C'était la configuration parfaite !

Une occasion en or pour la satisfaction !

Ça le frappa — Shen Yue était devenue nettement plus rayonnante récemment, souriant souvent.

Loin de sa réserve habituelle.

Et c'était la fille la plus proche de Gu Luo, en plus.

L'envie de toutes les filles de l'école.

Plus profond, plus profond ! Que l'immersion continue !

Maintenant, il était l'étudiant transféré le plus beau de l'académie Guangya, le chouchou du campus qui ne jugeait jamais les autres sur leur apparence ou leur physique. Il passait ouvertement du temps avec Shen Yue, sans se soucier des ragots.

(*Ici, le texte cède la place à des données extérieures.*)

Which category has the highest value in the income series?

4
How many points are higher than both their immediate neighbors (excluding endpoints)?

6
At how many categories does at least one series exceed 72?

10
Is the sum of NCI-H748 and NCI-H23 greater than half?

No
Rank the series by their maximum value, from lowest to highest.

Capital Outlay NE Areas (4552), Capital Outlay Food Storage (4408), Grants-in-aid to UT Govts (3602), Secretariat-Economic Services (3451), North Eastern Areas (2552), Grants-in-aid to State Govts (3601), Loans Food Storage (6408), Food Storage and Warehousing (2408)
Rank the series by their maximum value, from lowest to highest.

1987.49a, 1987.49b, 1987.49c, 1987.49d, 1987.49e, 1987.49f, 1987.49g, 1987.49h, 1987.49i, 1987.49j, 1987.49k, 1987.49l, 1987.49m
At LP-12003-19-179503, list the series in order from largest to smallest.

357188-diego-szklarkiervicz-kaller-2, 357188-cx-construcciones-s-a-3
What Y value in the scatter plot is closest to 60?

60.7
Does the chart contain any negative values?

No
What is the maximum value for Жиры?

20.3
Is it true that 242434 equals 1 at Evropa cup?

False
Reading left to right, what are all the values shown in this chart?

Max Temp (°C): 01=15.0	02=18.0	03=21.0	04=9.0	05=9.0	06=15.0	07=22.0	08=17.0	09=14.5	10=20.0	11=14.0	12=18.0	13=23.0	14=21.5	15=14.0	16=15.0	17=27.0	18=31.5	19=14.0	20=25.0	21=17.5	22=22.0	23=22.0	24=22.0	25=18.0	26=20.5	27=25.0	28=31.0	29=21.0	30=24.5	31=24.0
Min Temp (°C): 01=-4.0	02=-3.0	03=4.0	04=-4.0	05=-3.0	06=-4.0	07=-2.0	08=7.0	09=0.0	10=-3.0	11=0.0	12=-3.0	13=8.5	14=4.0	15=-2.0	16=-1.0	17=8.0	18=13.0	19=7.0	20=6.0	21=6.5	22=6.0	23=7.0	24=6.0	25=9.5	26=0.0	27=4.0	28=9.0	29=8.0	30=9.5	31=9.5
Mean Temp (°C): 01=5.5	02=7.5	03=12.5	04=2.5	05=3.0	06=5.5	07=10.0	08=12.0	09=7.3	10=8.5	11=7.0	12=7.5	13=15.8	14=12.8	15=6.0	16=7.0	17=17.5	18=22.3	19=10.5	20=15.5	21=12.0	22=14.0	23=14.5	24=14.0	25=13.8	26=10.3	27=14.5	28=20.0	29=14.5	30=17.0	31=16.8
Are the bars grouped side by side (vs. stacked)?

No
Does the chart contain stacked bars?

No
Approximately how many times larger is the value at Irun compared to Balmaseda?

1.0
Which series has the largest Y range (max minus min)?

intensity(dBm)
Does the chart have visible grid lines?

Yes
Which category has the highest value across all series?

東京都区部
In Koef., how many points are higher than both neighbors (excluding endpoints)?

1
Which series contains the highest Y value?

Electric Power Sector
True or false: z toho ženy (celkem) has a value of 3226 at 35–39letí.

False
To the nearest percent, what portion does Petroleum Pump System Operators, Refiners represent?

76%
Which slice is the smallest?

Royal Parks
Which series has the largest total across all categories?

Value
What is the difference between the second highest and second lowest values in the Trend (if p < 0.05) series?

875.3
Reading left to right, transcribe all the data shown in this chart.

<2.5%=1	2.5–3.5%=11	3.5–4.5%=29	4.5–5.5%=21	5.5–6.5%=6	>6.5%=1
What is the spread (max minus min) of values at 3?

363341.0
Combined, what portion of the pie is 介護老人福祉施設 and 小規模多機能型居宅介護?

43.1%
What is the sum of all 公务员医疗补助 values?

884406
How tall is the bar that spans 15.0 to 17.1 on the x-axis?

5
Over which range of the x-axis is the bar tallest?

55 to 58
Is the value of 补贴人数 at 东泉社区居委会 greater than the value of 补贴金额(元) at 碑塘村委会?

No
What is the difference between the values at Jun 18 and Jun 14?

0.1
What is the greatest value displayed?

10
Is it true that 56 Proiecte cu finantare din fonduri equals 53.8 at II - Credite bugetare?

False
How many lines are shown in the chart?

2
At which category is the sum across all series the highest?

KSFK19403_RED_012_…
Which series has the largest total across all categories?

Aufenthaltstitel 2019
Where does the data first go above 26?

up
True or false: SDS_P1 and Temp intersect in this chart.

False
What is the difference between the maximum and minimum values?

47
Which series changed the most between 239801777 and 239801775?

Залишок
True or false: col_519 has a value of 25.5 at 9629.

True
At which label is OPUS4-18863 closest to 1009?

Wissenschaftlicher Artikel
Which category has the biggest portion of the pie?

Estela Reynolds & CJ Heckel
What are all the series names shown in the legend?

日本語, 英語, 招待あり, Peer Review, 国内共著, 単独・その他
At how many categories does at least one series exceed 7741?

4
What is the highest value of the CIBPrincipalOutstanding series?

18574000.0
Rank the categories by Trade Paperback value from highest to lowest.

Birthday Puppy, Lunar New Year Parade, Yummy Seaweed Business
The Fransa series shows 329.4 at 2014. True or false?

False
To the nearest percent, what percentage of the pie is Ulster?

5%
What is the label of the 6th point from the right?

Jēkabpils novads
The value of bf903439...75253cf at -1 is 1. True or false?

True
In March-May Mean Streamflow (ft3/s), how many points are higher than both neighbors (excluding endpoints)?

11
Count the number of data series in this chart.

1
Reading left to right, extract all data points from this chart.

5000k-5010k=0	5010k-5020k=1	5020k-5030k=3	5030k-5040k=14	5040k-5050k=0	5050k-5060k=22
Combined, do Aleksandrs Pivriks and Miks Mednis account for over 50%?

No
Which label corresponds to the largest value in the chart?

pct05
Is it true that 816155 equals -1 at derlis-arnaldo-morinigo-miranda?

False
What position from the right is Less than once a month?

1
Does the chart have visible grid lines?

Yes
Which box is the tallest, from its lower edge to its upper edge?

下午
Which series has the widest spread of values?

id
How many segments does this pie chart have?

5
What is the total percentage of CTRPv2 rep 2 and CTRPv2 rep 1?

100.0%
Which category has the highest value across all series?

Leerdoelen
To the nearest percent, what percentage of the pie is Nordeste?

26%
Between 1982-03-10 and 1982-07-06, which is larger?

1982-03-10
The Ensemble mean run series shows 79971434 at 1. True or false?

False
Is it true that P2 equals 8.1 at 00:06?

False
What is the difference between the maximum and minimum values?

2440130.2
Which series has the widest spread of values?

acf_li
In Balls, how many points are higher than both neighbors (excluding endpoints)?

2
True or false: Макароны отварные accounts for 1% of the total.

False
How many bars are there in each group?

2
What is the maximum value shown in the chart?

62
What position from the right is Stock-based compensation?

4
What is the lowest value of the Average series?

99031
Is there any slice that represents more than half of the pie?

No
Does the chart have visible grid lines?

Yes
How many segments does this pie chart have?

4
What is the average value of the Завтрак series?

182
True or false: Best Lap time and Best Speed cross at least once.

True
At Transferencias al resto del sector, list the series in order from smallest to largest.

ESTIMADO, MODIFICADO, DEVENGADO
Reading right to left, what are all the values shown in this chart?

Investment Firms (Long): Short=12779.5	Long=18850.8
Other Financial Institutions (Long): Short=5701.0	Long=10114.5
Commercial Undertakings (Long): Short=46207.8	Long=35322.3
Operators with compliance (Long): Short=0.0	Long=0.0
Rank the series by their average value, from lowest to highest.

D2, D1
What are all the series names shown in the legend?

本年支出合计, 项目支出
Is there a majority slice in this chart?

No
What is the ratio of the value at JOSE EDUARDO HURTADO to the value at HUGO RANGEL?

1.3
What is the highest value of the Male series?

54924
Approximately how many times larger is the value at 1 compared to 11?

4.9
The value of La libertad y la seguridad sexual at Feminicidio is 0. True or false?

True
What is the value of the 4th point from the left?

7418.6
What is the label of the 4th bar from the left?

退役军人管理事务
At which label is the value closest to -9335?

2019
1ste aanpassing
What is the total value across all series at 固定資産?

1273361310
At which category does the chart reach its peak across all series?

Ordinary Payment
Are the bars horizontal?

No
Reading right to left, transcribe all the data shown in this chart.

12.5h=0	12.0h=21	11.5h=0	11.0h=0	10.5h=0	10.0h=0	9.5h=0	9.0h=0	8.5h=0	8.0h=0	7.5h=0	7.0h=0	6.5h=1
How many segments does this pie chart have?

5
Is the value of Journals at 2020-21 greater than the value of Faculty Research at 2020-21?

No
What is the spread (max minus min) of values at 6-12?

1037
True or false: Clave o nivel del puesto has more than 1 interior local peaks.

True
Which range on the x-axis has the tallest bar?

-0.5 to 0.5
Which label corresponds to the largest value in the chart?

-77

Et sous la chaleur de son amitié sincère, Shen Yue avait fleuri — devenant joyeuse, confiante, et plantant secrètement des graines d'admiration pour lui dans son cœur.

Désormais, ses yeux ne seraient fixés que sur lui !!!

Ah... le bonheur...

Oui, c'était ça le sentiment...

Oh oui, oh OUI !

Situ Wenyao frissonna de délice, la pure nouveauté de ce scénario lui envoyant des fourmillements le long de l'échine.

Son cher ami était vraiment le grand maître du flex subtil, gagnant sans lever le petit doigt les affections et le respect les plus profonds des autres.

Les flex les plus mortels étaient les silencieux.

Ce scénario avait sa totale approbation.

Plus il s'y immergeait, plus il saisissait l'art profond de la supériorité sans effort de son ami.

Dans son cœur, Situ Wenyao jura de surpasser le maître — de réaliser un jour le flex le plus parfait de tous les temps.

Un pressentiment lui disait que ce jour était proche.

Et quand il viendrait, le monde tremblerait devant lui, son éclat indéniable !

« Hah... »

Extase ! Pure extase !

Pour rendre le pic à venir encore plus doux, il décida de rallier les garçons et de narguer leurs rivaux sur le terrain de foot plus tard.